We’re in the the very relaxing days of summer (unless a hurricane is threatening!), but soon Southwest Florida will find itself rushing headlong into the preparation for and then then the tough grind as another “season” arrives and our population swells with our part-time residents.
The hand-in-hand traveler with “season” is … stress. Businesses become busy serving the increased population; clubs, golf courses and recreational venues become clogged; traffic takes its toll; and pretty quickly everyone appears to have shortened his or her fuse by a few inches.

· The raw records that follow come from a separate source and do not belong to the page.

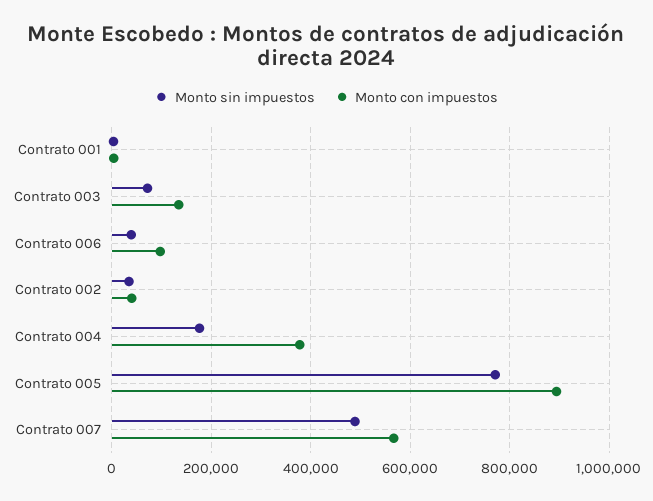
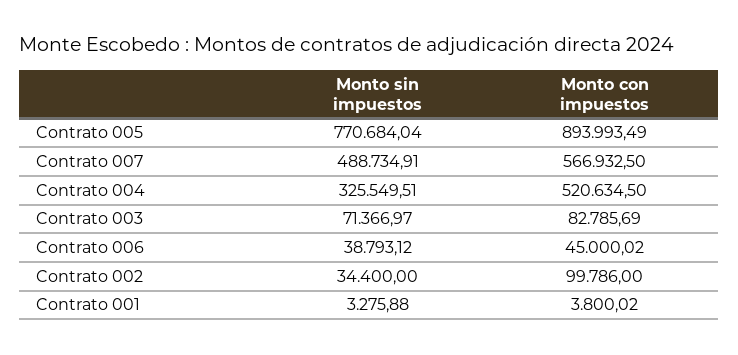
Monto con impuestos, Contrato 003: 140000 -> 82785.69
Monto con impuestos, Contrato 006: 100000 -> 45000.02
Monto con impuestos, Contrato 002: 40000 -> 99786
Monto sin impuestos, Contrato 004: 180000 -> 325549.51
Monto con impuestos, Contrato 004: 380000 -> 520634.5

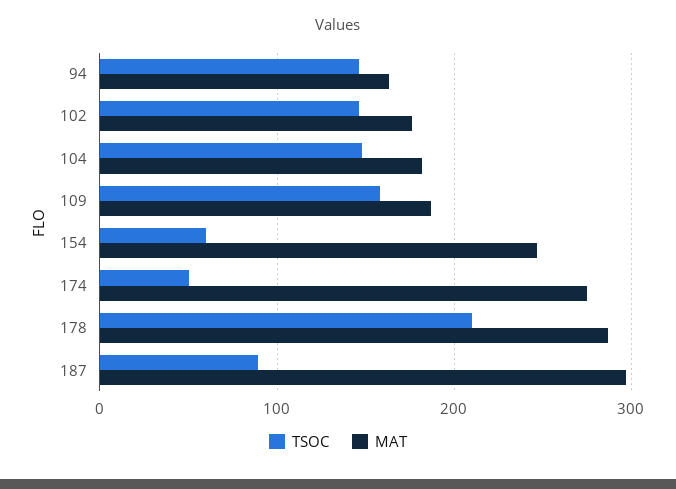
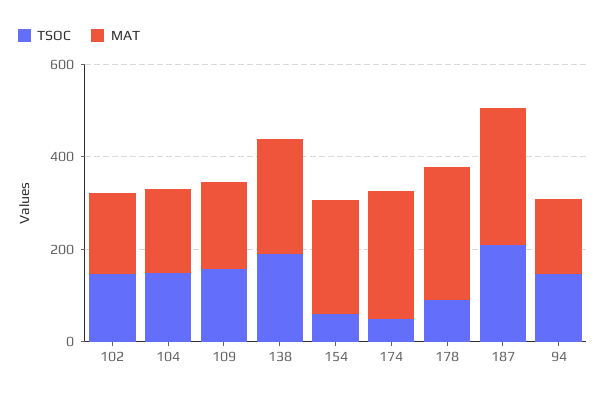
TSOC, 178: 210 -> 100
TSOC, 187: 90 -> 200
TSOC, 138: none -> 200
MAT, 138: none -> 250

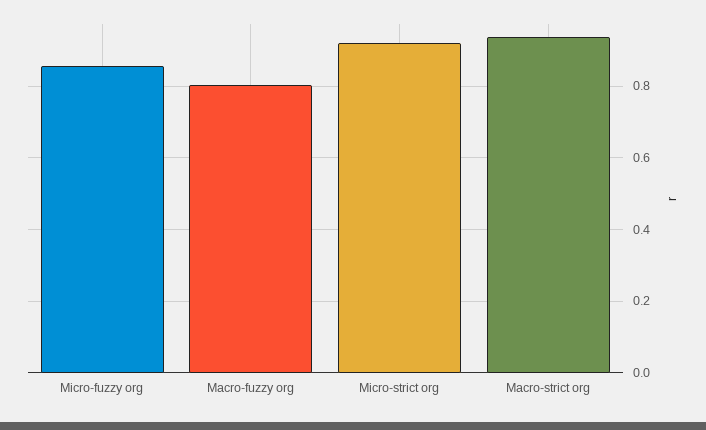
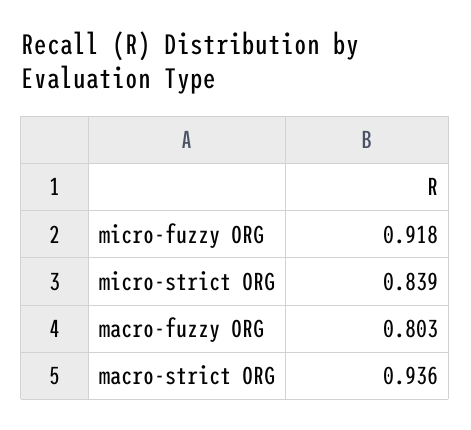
Micro-fuzzy org: 0.86 -> 0.918
Micro-strict org: 0.92 -> 0.839

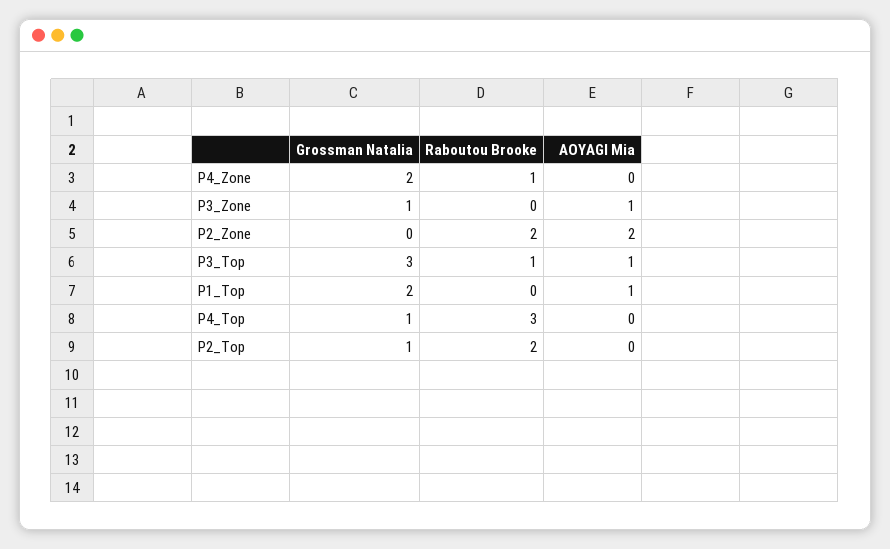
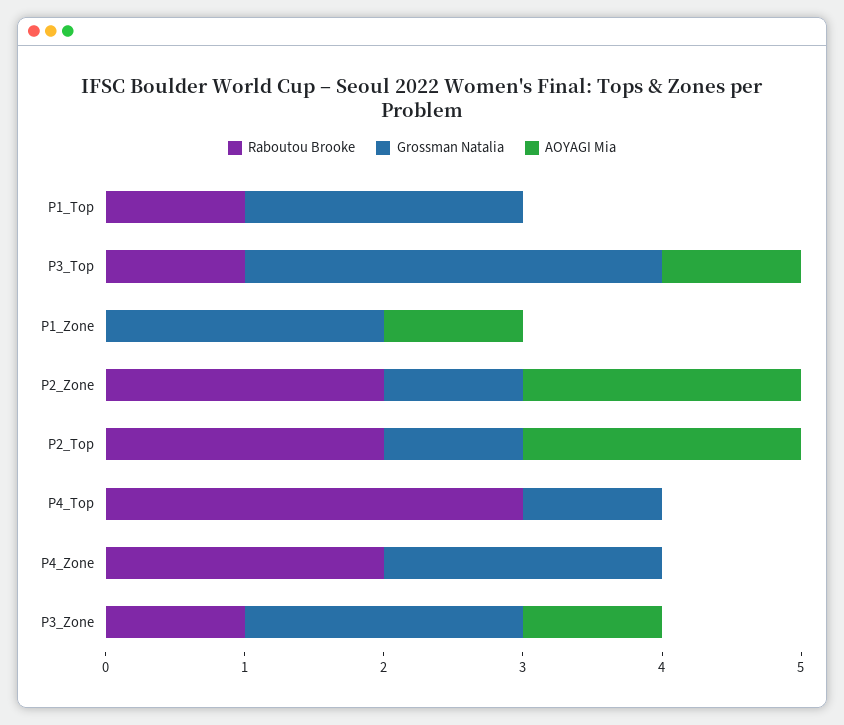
Raboutou Brooke, P4_Zone: 1 -> 2
Grossman Natalia, P3_Zone: 1 -> 2
Raboutou Brooke, P3_Zone: 0 -> 1
Grossman Natalia, P2_Zone: 0 -> 1
Raboutou Brooke, P1_Top: 0 -> 1
AOYAGI Mia, P1_Top: 1 -> 0
AOYAGI Mia, P2_Top: 0 -> 2
Raboutou Brooke, P1_Zone: none -> 0
Grossman Natalia, P1_Zone: none -> 2
AOYAGI Mia, P1_Zone: none -> 1

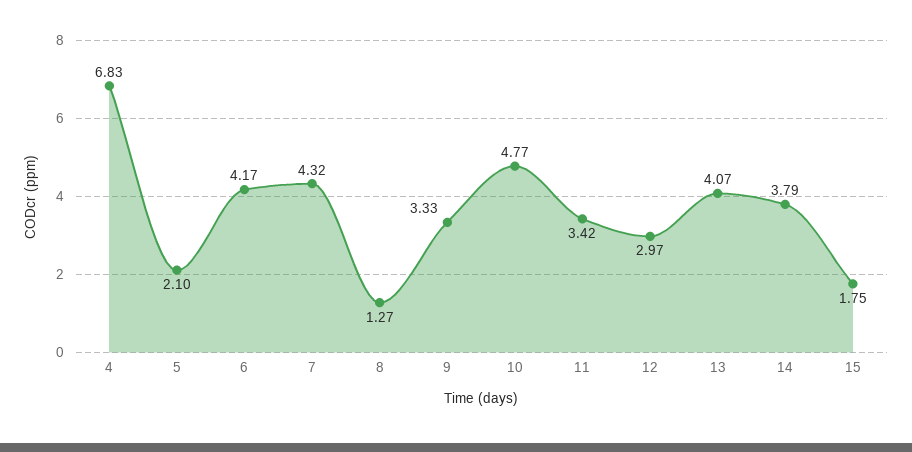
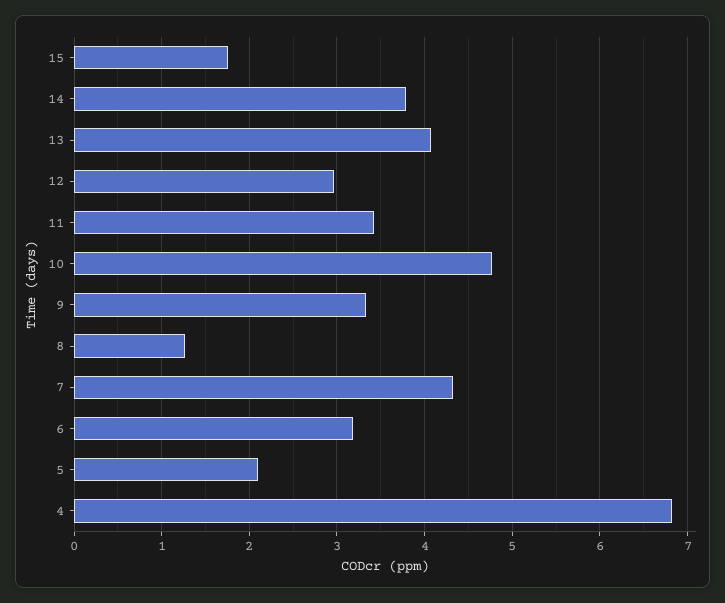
6: 4.17 -> 3.2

Now, after writing the Capt. Obvious notes, let me remind you that stress is not only bad for your emotional well-being, but it has a direct effect on the overall health of your mouth as well.
One of the most obvious problems? Grinding your teeth. Literally as well as figuratively, of course. One not-so-obvious problem: Young(er) people are the most at-risk through long hours at work or a lifestyle fueled by energy drinks.
Did you ever hear of “Trench Mouth?” It’s a term with an origin a century ago in the first World War, which was primarily fought across a series of trenches. What happened to the soldiers? They suffered not just the stress of combat, but also experienced the extreme stress brought on by illness through poor hygiene and the combat soldier’s not unusually poor diet. All of this contributed to form acute necrotizing ulcerative gingivitis (ANUG) and the establishment of the discomforting title of “trench mouth.”
Unlike trench warfare, ANUG hasn’t disappeared over time and is actually cited in medical literature as being a threat especially to those under the age of 35.
The reason: Stress with a contributing factor of poor diet from long working hours and fueled by such things as coffee and energy drinks. In 2007 the Australian Dental Association issued a press release about stress risks and oral health concerns and how those 18-30 years old were at the highest risk.
Mount Sinai Hospital’s webpage about ANUG notes that it “causes ulcers, swelling and dead tissues in the mouth” and is brought on by excess bacteria and symptoms can include:
• Pain in the gums
• Gums that bleed easily
• Bad taste in the mouth; extremely bad breath
• Red and swollen gums
• Gray residue on the gums
• Large ulcers or loss of gum tissue in between teeth
• Swollen lymph nodes
As for grinding your teeth, the problem is you might not notice it. I see patients who grind their teeth in their sleep (it’s easy to spot the effects of grinding, but not always the cause) and we get them into a night guard for protection. However, if you are under stress constantly, you might not be aware that it’s having an effect on your teeth. Your dentist or hygienist will be able to tell you if you are grinding.
In addition to paying closer attention to your diet and how your job or other activities affect your daily routines of eating and oral hygiene, you should also make sure to brush twice daily and floss as well as maintain a solid preventive schedule of cleanings and exams with your dentist.